Dossier | Recherche fondamentale | Les accélérateurs de particules

Outils indispensables pour explorer l'atome (1/4)

Le noyau atomique est le cœur de l'atome. Il est constitué d’un assemblage de nucléons : les protons (de charge électrique positive) et les neutrons (électriquement neutres).

Août 2006

Situé au centre de l’atome, le noyau est mille fois plus petit et contient 99,97% de sa masse. Cet objet est donc très dense, si dense que la matière dont est fait un noyau est un million de milliards de fois plus dense que la matière ordinaire. C’est cette caractéristique particulière, qui a rendu l’observation du cœur du noyau longtemps impossible. Après la découverte de Rutherford, les physiciens ont donc cherché à mettre au point une technique capable de vaincre la force du noyau pour pouvoir l’observer directement. Dans les années 30, l’idée d’utiliser des particules accélérées à très grande vitesse pour les projeter sur le noyau se concrétise avec la mise au point des tous premiers accélérateurs de particules. Depuis les années 30, cette technologie n’a cessé de s’améliorer permettant aux physiciens d’affiner la description et la compréhension du noyau atomique. Les accélérateurs sont devenus des outils indispensables à la physique nucléaire.

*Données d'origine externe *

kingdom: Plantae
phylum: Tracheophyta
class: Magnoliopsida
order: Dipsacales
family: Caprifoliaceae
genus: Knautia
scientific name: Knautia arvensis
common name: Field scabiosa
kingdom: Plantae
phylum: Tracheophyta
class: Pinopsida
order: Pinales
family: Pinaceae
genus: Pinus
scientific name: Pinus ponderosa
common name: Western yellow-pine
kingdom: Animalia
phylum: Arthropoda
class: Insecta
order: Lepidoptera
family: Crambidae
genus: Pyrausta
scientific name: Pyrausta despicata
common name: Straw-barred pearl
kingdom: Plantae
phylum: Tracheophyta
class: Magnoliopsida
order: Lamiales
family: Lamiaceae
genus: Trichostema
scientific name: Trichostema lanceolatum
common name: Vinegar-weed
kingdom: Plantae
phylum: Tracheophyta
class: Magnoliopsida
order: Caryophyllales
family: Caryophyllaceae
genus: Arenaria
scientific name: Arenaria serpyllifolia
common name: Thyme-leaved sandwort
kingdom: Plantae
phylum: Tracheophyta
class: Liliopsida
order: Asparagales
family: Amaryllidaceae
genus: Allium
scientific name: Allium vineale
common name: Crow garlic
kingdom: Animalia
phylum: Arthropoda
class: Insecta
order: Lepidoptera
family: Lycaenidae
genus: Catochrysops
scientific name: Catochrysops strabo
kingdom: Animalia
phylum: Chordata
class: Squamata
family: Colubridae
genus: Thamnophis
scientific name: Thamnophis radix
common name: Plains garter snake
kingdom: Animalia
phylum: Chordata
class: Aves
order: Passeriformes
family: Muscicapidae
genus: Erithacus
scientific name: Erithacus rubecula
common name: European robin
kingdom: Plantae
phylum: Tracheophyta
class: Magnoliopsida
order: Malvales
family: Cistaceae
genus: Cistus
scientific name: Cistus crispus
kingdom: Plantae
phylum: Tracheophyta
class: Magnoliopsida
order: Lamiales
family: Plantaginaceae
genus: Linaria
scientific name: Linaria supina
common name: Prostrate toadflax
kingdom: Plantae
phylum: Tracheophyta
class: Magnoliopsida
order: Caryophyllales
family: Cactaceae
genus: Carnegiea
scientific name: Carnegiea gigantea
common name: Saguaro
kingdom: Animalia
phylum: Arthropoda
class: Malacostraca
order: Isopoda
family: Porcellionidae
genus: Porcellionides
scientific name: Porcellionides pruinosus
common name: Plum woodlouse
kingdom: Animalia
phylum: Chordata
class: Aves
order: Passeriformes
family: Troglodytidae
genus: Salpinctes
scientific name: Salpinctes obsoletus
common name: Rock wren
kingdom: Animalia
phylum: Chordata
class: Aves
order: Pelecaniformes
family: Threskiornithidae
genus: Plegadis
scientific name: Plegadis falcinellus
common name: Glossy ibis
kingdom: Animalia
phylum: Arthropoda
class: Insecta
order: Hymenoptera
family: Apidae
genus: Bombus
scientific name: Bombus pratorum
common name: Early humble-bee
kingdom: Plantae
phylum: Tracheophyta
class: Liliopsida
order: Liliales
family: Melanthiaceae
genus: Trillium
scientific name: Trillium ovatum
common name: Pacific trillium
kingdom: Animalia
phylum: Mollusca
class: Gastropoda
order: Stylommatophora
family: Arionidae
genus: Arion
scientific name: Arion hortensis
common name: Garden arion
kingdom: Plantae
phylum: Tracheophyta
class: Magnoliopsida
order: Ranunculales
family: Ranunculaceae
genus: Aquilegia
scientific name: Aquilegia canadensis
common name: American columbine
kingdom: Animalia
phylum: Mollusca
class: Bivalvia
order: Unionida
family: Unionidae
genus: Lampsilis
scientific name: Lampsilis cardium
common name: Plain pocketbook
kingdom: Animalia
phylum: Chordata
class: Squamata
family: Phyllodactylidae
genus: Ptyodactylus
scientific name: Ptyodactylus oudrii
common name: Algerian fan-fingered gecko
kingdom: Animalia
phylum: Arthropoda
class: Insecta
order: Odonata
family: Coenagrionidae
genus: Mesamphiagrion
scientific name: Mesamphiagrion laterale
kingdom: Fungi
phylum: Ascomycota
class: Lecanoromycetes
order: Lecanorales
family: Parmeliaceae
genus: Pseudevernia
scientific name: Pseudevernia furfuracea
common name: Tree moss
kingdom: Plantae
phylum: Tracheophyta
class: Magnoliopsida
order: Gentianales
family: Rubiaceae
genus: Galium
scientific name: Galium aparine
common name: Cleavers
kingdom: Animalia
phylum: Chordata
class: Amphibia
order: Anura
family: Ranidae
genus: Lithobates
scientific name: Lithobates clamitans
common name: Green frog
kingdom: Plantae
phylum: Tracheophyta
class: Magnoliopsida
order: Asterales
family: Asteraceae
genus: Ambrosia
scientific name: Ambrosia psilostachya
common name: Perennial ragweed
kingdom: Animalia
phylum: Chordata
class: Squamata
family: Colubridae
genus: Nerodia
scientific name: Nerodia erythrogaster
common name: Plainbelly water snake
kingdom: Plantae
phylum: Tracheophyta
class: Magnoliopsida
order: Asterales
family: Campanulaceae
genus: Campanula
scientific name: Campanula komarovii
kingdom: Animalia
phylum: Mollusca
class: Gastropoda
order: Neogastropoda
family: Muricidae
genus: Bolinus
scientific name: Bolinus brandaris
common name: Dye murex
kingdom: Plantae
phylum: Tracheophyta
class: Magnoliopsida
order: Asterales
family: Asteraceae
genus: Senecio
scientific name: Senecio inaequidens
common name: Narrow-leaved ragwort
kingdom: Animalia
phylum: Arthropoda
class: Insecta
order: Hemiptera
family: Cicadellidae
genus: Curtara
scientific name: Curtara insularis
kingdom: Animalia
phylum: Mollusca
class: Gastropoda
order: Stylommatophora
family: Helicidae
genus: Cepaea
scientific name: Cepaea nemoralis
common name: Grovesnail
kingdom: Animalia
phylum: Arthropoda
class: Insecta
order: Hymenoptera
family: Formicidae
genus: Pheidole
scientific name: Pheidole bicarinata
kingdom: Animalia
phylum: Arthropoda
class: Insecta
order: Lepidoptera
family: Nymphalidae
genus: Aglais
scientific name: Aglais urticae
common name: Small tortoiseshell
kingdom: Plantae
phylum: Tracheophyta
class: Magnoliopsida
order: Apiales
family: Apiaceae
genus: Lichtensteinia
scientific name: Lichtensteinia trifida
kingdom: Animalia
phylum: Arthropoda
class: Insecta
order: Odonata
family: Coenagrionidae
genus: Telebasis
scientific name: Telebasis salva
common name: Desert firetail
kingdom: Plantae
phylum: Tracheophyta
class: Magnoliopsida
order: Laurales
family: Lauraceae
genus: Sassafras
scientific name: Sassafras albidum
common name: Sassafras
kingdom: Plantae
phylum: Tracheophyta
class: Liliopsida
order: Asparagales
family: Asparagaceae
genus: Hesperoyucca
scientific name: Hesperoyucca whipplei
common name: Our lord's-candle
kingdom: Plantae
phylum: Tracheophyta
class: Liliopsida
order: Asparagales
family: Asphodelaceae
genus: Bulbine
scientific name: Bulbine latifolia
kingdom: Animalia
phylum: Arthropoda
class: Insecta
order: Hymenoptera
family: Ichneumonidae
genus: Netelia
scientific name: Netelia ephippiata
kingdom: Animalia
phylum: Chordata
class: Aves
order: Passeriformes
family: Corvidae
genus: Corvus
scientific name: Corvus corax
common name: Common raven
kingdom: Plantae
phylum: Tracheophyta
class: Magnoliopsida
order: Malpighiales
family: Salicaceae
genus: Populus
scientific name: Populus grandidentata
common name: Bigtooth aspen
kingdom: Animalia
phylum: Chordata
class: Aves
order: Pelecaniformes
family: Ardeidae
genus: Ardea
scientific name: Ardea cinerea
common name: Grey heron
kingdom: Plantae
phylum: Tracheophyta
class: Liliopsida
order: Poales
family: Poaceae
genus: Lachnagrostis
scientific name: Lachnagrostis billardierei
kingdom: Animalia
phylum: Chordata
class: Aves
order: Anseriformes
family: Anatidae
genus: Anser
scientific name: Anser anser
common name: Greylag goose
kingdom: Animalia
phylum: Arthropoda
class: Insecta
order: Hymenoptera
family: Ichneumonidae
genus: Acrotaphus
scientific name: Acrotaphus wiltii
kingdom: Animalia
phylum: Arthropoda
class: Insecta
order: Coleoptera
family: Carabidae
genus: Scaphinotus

Le Grand accélérateur national d'ions lourds

En France, depuis 1983, les physiciens disposent du Grand accélérateur national d'ions lourds, le Ganil. Cet accélérateur d'ions , reconnu Grande installation européenne depuis 1995, est un équipement commun au CEA et au CNRS dédié aux recherches fondamentales en physique nucléaire. Chaque année, plus de 400 physiciens y sont accueillis pour étudier le noyau atomique, dont prés de 320 chercheurs étrangers (en majorité européens). Grâce au Ganil, les chercheurs ont fait de nombreuses avancées et découvertes sur la structure du noyau de l'atome, ses propriétés thermiques et mécaniques.

Les noyaux exotiques, la spécialité du Ganil

La « spécialité » du Ganil est la production et l’étude des noyaux exotiques. Inexistants sur Terre, ces noyaux qui comportent des proportions anormales de neutrons, représentent près de 90% des noyaux présents dans l’Univers. Ces noyaux intéressent tout particulièrement les physiciens car leur structure est bien différente de celle des noyaux classiques. En forme de poires, de cacahuètes de soucoupe volante, … ils bousculent les représentations. Leur étude est essentielle dans de nombreux domaines de la physique nucléaire, elle permet notamment de tester les modèles théoriques sur la cohésion du noyau , mais aussi de l’astrophysique, notamment pour comprendre la formation des noyaux des atomes au sein des étoiles et des supernovae. Les noyaux exotiques se révèlent être une véritable mine d’informations (propriétés nouvelles, cohésion accrue, déformations insoupçonnées,…), remettant en cause les connaissances sur le noyau atomique.

Au Ganil, les noyaux exotiques sont produits et accélérés grâce à l’installation Spiral. Depuis sa mise en service en 1983, plus de cent nouveaux noyaux ont été synthétisés au Ganil comme les noyaux doublement magiques de Nickel 48 et d’Etain 100. Par ailleurs, des études sur les propriétés des noyaux à halo, comme le Lithium 11 ou l’Hélium 6, où les neutrons supplémentaires forment un halo séparé du cœur du noyau sont désormais possibles. Enfin des noyaux dans des états isomériques, c'est-à-dire des états excités du noyau d’une durée de vie anormalement grande, ont pu être produits et mesurés.